There are two reasons I seldom eat Brussels sprouts. I do like them, but 1) They are expensive for a cabbage vegi, and 2) The hubster can't handle the smell of them being cooked. That comes from a time when his father burnt an entire field of the stubble of Brussels sprouts that had been recently harvested. He said it was an incredibly obnoxious odour and it comes back to him every time he smells sprouts now.


----------



## GotGarlic (Jan 22, 2021)

taxlady said:


> 2) The hubster can't handle the smell of them being cooked. That comes from a time when his father burnt an entire field of the stubble of Brussels sprouts that had been recently harvested. He said it was an incredibly obnoxious odour and it comes back to him every time he smells sprouts now.


I can understand that. The odor of sulfur is caustic.


----------



## dragnlaw (Jan 22, 2021)

Weird, I've never noticed the smell while cooking them.  Maybe while roasting them?....   hmmm, will have to check that out.


----------



## GotGarlic (Jan 23, 2021)

dragnlaw said:


> Weird, I've never noticed the smell while cooking them.  Maybe while roasting them?....   hmmm, will have to check that out.


Like eggs, they can smell sulfurous when they're overcooked. You probably won't notice it unless they're cooked to death, like in the old days.


----------



## Just Cooking (Jan 23, 2021)

GotGarlic said:


> Like eggs, they can smell sulfurous when they're overcooked. *You probably won't notice it unless they're cooked to death, like in the old days.*



My sweet mom's cooking method. I was 20 before I found out that pork chops could be tender to chew. 

Ross


----------



## Kathleen (Jan 23, 2021)

I love Brussel sprouts.  Roasted, sautéed, with sauce....without sauce.....with and without bacon, etc.


----------



## Just Cooking (Jan 23, 2021)

Kathleen said:


> I love Brussel sprouts.  Roasted, sautéed, with sauce....without sauce.....with and without bacon, etc.



Yup. We do also.  That said...  *bacon*  ...   

Ross


----------



## dragnlaw (Jan 23, 2021)

FrankZ is having a nightmare...


----------



## CharlieD (Jan 26, 2021)

FrankZ said:


> .
> 
> 
> 
> Except Brussel sprouts... no way ANYONE could like those..





Funny. I would not eat them plain.
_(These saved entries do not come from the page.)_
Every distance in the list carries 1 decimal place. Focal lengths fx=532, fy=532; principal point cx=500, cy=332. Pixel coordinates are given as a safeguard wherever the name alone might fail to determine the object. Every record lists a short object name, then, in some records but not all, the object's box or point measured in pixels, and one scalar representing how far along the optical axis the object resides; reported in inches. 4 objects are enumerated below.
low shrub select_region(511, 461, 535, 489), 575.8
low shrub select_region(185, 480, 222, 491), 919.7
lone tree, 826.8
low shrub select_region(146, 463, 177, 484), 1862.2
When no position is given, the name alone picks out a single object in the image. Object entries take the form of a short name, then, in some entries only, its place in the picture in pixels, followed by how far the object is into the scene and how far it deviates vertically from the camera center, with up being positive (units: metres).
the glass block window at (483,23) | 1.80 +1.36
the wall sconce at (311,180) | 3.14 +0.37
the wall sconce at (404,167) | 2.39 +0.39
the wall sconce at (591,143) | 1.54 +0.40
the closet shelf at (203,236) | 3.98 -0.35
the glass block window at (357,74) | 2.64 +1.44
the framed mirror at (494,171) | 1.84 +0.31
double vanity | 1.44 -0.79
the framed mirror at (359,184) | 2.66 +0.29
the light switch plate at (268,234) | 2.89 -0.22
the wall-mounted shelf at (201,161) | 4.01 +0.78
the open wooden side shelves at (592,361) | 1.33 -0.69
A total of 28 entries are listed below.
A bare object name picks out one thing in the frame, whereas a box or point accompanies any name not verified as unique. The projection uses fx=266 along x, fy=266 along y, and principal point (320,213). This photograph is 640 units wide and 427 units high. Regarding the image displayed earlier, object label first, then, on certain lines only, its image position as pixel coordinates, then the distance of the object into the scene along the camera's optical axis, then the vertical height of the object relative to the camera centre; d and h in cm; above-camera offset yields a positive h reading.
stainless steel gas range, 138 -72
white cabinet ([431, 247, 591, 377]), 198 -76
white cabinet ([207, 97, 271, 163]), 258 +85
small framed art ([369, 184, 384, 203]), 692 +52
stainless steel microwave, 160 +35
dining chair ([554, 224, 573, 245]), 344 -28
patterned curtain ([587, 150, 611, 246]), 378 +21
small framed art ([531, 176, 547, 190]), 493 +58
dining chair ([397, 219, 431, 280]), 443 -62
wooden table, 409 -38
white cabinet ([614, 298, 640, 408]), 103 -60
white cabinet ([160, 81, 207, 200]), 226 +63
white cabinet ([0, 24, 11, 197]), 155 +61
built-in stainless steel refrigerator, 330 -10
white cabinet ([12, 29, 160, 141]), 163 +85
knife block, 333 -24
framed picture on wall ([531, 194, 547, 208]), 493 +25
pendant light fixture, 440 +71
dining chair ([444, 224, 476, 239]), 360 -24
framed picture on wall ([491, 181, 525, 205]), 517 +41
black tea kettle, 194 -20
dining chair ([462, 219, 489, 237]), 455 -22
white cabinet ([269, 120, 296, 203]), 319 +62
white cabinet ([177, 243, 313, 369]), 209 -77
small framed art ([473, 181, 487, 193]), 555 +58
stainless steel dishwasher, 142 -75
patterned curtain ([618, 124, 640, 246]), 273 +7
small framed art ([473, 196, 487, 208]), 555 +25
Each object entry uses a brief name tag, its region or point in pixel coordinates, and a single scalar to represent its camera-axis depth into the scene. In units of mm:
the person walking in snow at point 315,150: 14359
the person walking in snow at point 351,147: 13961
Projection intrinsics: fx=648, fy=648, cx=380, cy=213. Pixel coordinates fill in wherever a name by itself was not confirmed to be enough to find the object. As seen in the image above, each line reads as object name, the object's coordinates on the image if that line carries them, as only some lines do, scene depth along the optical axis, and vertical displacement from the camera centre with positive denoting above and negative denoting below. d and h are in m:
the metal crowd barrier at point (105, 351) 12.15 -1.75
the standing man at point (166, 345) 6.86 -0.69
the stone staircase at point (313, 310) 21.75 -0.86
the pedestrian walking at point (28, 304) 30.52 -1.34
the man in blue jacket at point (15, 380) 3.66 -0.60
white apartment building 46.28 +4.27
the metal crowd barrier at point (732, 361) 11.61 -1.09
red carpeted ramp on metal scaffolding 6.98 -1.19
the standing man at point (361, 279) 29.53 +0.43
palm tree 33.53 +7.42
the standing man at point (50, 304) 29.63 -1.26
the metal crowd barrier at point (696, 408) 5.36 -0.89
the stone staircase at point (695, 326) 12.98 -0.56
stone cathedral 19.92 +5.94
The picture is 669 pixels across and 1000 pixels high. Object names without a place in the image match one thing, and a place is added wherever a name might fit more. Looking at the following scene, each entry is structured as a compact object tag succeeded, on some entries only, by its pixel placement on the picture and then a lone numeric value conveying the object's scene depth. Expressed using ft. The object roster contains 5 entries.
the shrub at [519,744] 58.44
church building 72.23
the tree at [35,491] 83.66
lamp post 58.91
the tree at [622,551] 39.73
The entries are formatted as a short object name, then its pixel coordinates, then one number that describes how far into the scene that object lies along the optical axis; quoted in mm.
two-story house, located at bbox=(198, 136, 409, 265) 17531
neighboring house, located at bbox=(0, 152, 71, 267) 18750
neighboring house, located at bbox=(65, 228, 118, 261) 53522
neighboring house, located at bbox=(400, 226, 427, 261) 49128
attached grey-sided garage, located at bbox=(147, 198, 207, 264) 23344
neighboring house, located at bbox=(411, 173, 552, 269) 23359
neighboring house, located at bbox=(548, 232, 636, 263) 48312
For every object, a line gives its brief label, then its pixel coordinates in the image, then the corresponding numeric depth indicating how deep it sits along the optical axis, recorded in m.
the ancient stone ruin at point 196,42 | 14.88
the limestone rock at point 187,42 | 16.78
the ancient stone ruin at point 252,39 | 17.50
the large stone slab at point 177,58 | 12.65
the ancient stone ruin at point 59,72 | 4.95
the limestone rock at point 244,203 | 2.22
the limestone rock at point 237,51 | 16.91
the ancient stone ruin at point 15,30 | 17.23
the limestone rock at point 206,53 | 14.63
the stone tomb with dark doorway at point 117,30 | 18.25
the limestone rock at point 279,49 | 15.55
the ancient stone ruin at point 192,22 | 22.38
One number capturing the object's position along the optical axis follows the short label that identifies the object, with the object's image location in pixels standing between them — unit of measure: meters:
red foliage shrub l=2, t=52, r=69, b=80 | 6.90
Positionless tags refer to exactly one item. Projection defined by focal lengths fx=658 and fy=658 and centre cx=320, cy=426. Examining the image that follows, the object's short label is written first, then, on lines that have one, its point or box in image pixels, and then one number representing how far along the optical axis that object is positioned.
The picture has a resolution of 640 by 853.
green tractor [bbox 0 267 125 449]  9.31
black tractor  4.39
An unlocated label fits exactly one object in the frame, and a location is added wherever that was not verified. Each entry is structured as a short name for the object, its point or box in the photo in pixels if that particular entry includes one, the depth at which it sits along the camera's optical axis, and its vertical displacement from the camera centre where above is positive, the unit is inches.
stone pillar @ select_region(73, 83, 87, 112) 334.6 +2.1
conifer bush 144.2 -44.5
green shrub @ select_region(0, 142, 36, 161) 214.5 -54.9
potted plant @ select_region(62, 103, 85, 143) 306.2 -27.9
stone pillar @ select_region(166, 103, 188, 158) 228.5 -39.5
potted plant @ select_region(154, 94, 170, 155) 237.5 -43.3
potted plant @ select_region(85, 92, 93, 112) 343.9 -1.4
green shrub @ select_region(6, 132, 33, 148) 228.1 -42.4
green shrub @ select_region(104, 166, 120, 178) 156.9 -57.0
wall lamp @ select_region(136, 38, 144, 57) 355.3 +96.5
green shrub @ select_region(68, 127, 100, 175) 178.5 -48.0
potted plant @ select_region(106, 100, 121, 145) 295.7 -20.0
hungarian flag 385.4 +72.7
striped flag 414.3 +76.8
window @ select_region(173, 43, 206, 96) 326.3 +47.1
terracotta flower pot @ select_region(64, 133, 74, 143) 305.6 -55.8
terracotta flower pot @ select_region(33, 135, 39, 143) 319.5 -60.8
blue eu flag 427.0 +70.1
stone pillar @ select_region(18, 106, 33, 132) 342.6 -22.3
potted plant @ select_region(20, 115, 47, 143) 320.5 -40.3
But I make a vegetable soup. And always add Brussel sprouts. They add this amazing, sweet flavor. Really yummy. I do mush them up in my plate. Do not like texture. And I have skipped them few times, when making this soup, and it just doesn’t taste as good. 
Go figure.


----------



## Kathleen (Jan 27, 2021)

CharlieD said:


> Funny. I would not eat them plain. But I make a vegetable soup. And always add Brussel sprouts. They add this amazing, sweet flavor. Really yummy. I do mush them up in my plate. Do not like texture. And I have skipped them few times, when making this soup, and it just doesn’t taste as good.
> Go figure.



Shush!  More Brussel sprouts for ME!


----------



## Chief Longwind Of The North (Feb 2, 2021)

For those who aren't crazy about brussel sprouts, and need another way to prepare the, check this out - https://www.fromachefskitchen.com/quick-pickled-brussels-sprouts-jalapeno/

There are a good number of pickled brussel sprout recies to be found if you don't like this one.

Seeeeya; Chief Longwind of the North


----------